We have previously blogged about transitioning to a microservices architecture and the requirement of monitoring to make it work. The overhead of manually configuring and updating our monitoring dashboards, keeping them in sync across our various environments and the process of defining widgets for these dashboards was outside our natural workflow. None of this was ideal, neither the time spent on configuring new dashboards or time spent having to think about new dashboards and setup. We monitor in each of our environments, although we only alert on Live, and there was significant overhead in keeping dashboards in sync. Monitoring while giving us insight was also a burden.
Our culture has shifted to a DevOps environment. Developers are more involved with operations and we have introduced infrastructure as code. We see the benefits this is giving us and decided as we became more interested in monitoring, to figure out a way to remove some of the burdens described in the opening paragraph using similar concepts. Our interest in monitoring has increased due to our migration to a microservices architecture. There is a monitoring bill with microservices that needs to be paid again and again and again. Our unit of deployment for our services is a docker container. The exact same docker container which is used throughout the deployment pipeline and these deployments are all automated. We like this and wished to do something similar with our monitoring.
We have started to move our dashboards along the deployment pipeline in step with the services they are monitoring. Each project has a monitoring folder checked in along with the src code in Git. This folder contains the dashboard definition, we have a default one that new projects can use, so we can see the basic requirements. We no longer have to think about this, it is just another step in the creation of a new project, getting promoted through environments with the services being monitored. It has freed us up to think past the basic monitoring requirements and ask other questions. What is meaningful to monitor from a business perspective? How do we shorten the feedback cycle on this new feature to see if it is successful or a Google+?
Our monitoring infrastructure
Each of our services are currently using Dropwizard metrics to expose metrics that are pushed to Graphite for storage . Grafana is used to organise and display our dashboards. We really like Grafana. At a basic level it makes a big difference having pretty looking widgets and graphs.
Our monitoring UX is stepping out of the year 2000 into the modern day! The key feature however is its REST API for creating, deleting and updating dashboards via a json definition. This is what allows us to treat our monitoring as code. The support for multiple backends and the new ability (Grafana 2.5) to mix datasources in one graph is opening up a lot of possibilities for consolidation of our logs and metrics.
Our dashboards are defined via json for Grafana and we use Grafana’s REST API to push them through our deployment pipeline. They have some simple examples of how to define the dashboards and how the API works. I won't rehash it here but it is easy to see how this API could be used in your deployment process to keep your dashboards in sync. We use Bamboo and as part of each environment’s deployment we add a task which creates the dashboards.

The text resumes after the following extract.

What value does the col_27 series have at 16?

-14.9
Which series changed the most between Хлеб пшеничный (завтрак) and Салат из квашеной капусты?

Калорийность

We typically start work on an Epic. During the initial phase of boiling down an Epic into deliverable Stories product managers and UX get a chance to specify monitoring metrics that are interesting to them. These are included in Stories right next to the acceptance criteria and are estimated along with the rest of the Story when it bubbles to the top of the backlog. During development we can pop up a local monitoring environment via Docker and launch the monitoring locally both to create the new dashboards and to see how our service is behaving locally. Once this feature starts moving through our environment towards production it is deployed in each environments monitoring as part of the code deployment all of which is automated.
Benefits we are noticing
Having defaults that are automated and part of the development project has meant that we don't have to spend lots of time with the basics. It has freed us to think about other requirements. Our environments are in sync and our dashboards match the version of the software that is deployed. It feels like monitoring has become part of what we do rather than something we bolt on afterwards.